━━━ Records for the exercise ━━━
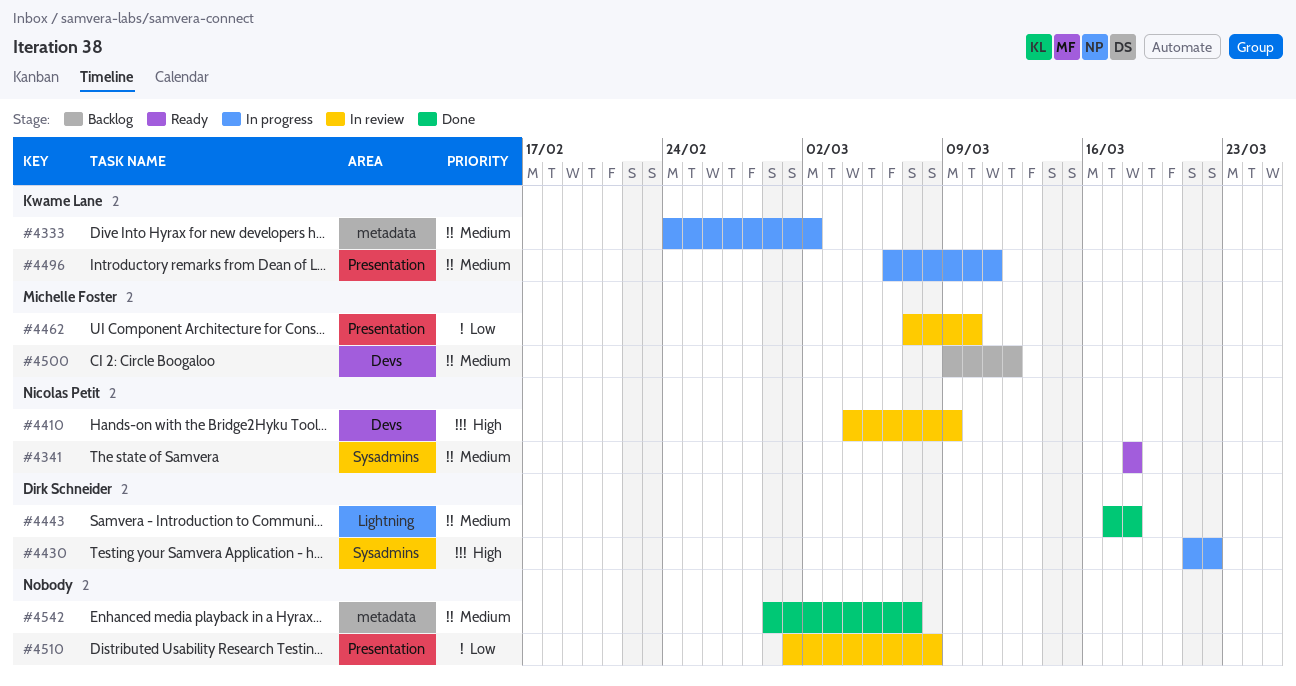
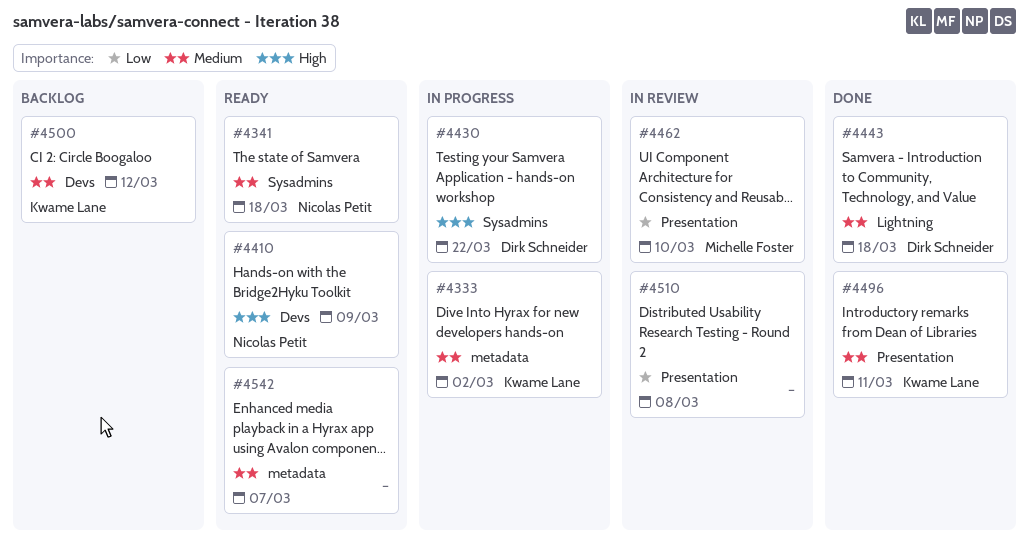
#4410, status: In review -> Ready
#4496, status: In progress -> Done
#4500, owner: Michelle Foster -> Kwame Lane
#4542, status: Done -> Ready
━━━
━━━ Records for the exercise ━━━
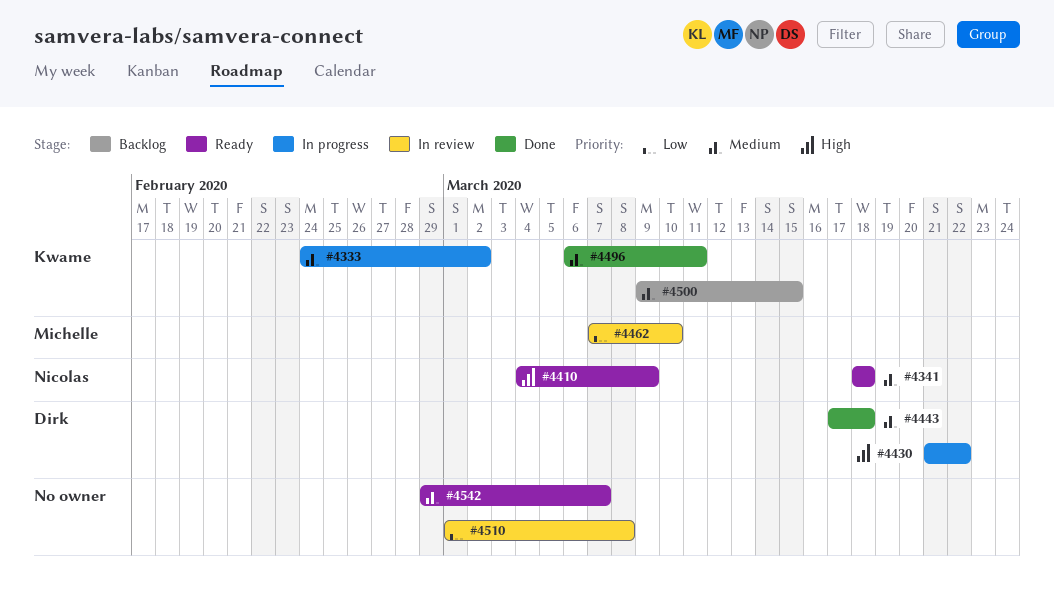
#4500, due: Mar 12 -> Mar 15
━━━
━━━ Records for the exercise ━━━
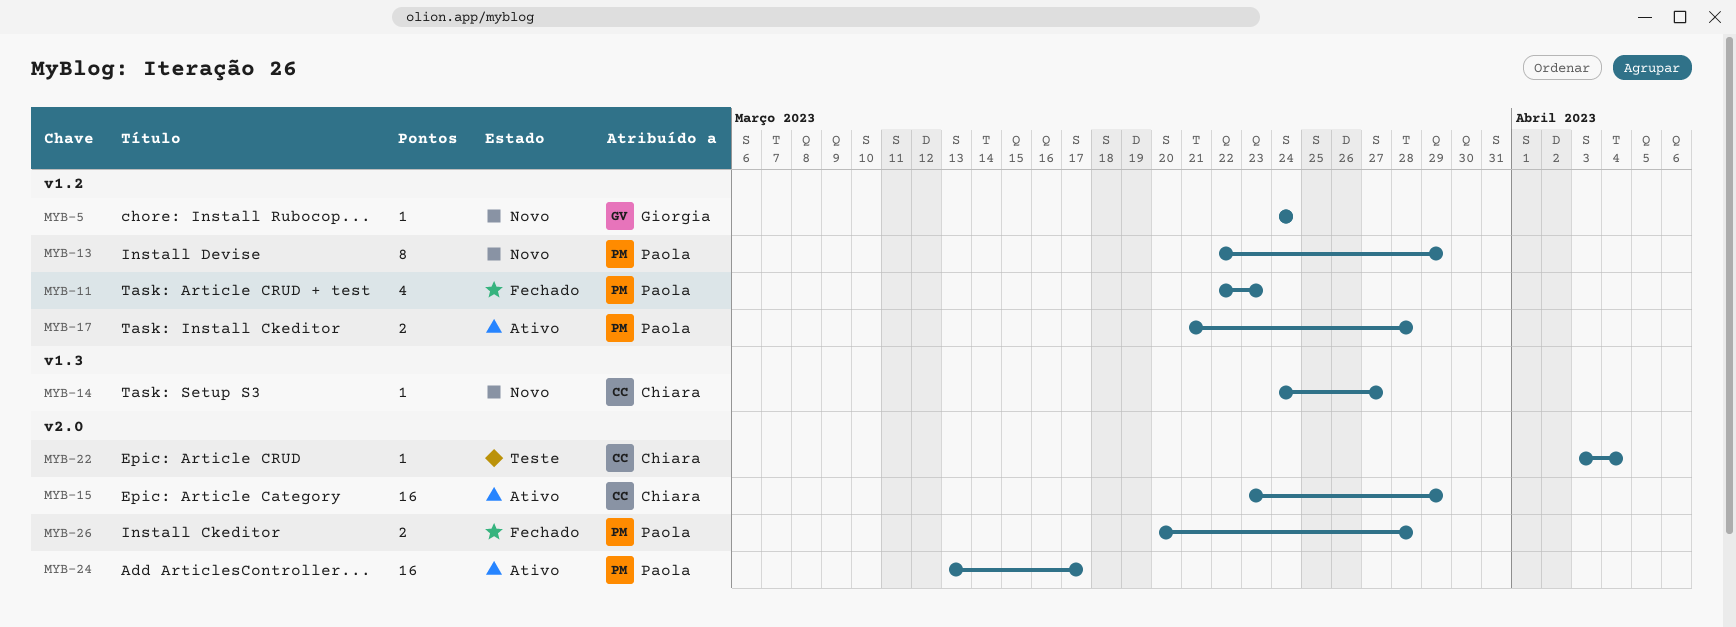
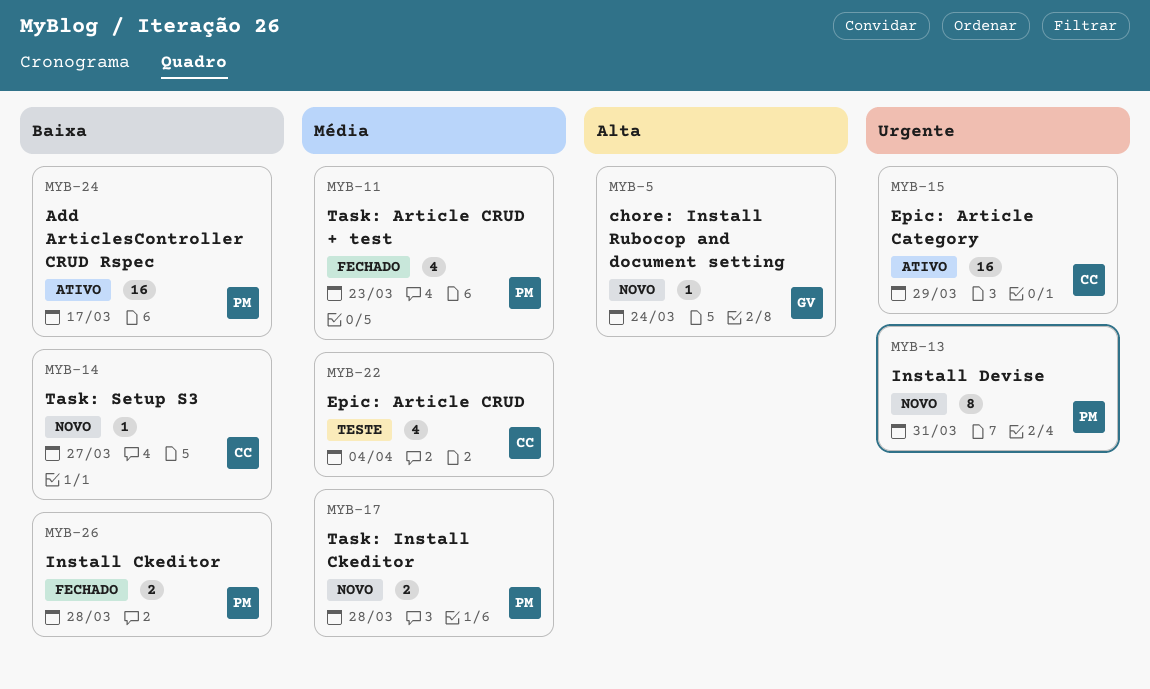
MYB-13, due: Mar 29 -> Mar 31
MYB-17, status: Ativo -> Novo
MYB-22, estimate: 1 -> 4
━━━
How many lines in these entries hold the string "status"? Answer with the number alone.

4